Background: Autism Spectrum Disorder is a highly heterogeneous disorder which is currently defined on the basis of childhood behavioral repertoire. Limited information is available on features of the autistic phenotype in adults. Knowledge on the outcome for individuals with normal intelligence with milder forms of ASD is scarce.

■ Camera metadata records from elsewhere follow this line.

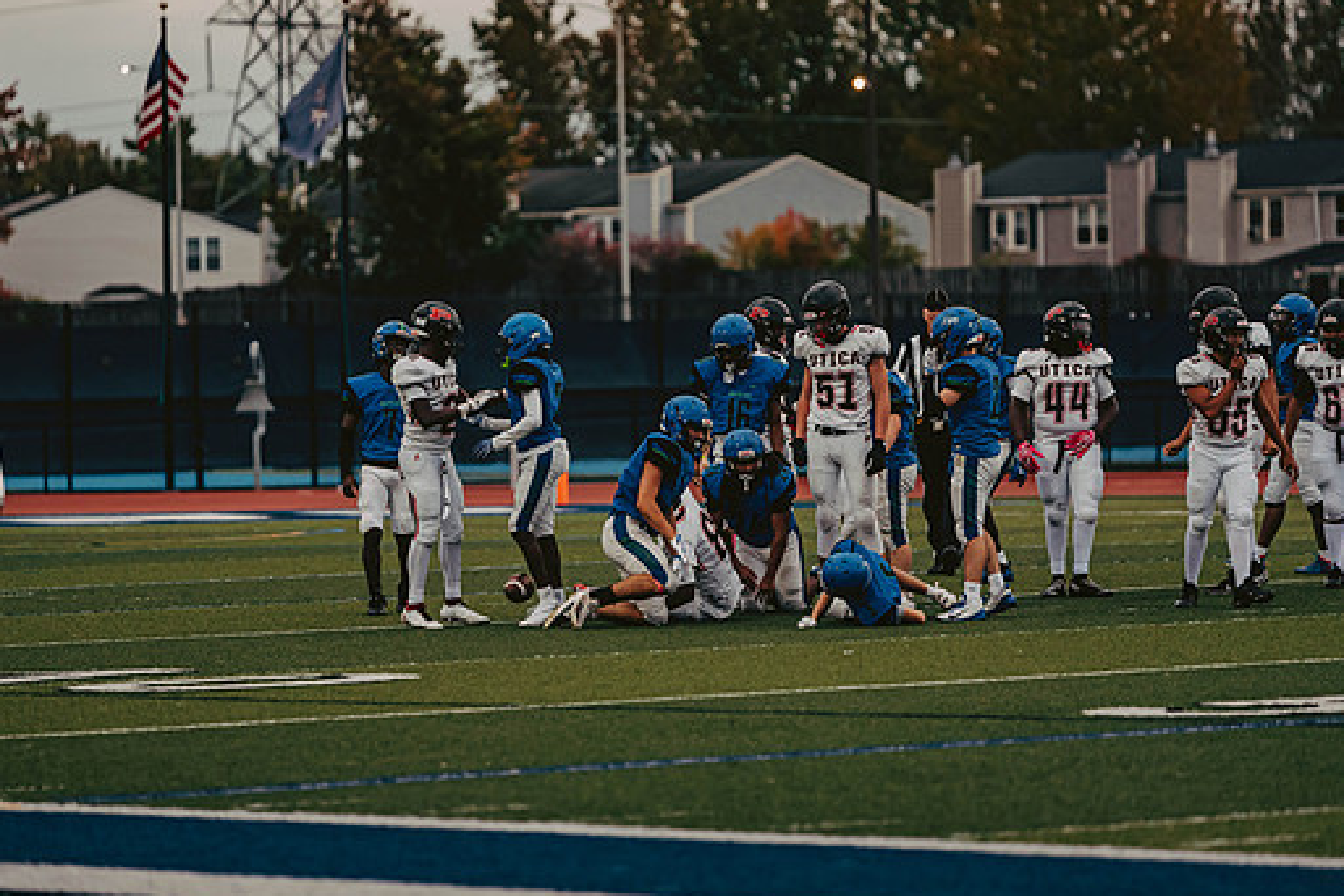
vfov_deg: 6.1
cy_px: 410
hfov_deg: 9.1
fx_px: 8437
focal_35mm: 226
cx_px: 655
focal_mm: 200
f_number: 3.2
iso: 800
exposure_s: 1/1000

Objectives: The aim of this study is to describe autistic and comorbid psychopathology in young adults, with a previous clinical diagnosis of PDD-NOS. Based on scores on dimensional and categorical diagnostic measures their profile of ASD and comorbid psychopathology is compared to that of young adults in specialist psychiatric healthcare without an ASD diagnosis.

Methods: Participants from the TRacking Adolescents’ Individual Lives Survey (TRAILS-clinical cohort) with a PDD-NOS (n=148) or other (n=250) diagnoses as registered in the Psychiatric Case Register North Netherlands between age 11 and 19 were compared, at age 19, on ASD symptomatology (Autism Diagnostic Observation Schedule (ADOS) module 4, Adult Social Behavior Questionnaire (ASBQ) self- and other-report versions) and comorbid diagnoses (Composite International Diagnostic Interview (CIDI) and ADHD self- and other checklists).

Results: Young adults with an PDD-NOS or Asperger diagnosis in childhood on average scored higher on the ADOS and ASBQ than clinical controls, but the majority (72%) did not exceed the ASD cutoff according to the ADOS. Eighty-one percent of the ASD group compared to 97 % of the clinical controls fell outside the ASD spectrum according to the ADOS Calibrated Severity Scale. Differences between ASD and control groups were larger on ASBQ other-report than on ASBQ self-report. On all subscales of the ASBQ differences between ASD and clinical control groups scores reached statistical significance, apart from self-report on the violation of social conventions and sensory stimulation / motor stereotypies subscales. Number of comorbid psychiatric disorders according to the CIDI did not differ significantly between the groups. The ASD group was more dependent on mental health care in and psychiatric medication than the clinical comparison group.

Conclusions: A clinical PDD-NOS diagnosis in early adolescence in most cases did not lead to an ASD classification according to ADOS in young adulthood in our sample. Compared to a clinical comparison group, young adults with a previous PDD-NOS diagnosis had on average higher scores on ASD measures, had an equal level of psychiatric comorbidity and were more dependent on mental health care. In adolescence, milder expression of ASD symptomatology may be transitory and might form part of a multidimensional early syndrome with important variation in diagnostic outcome.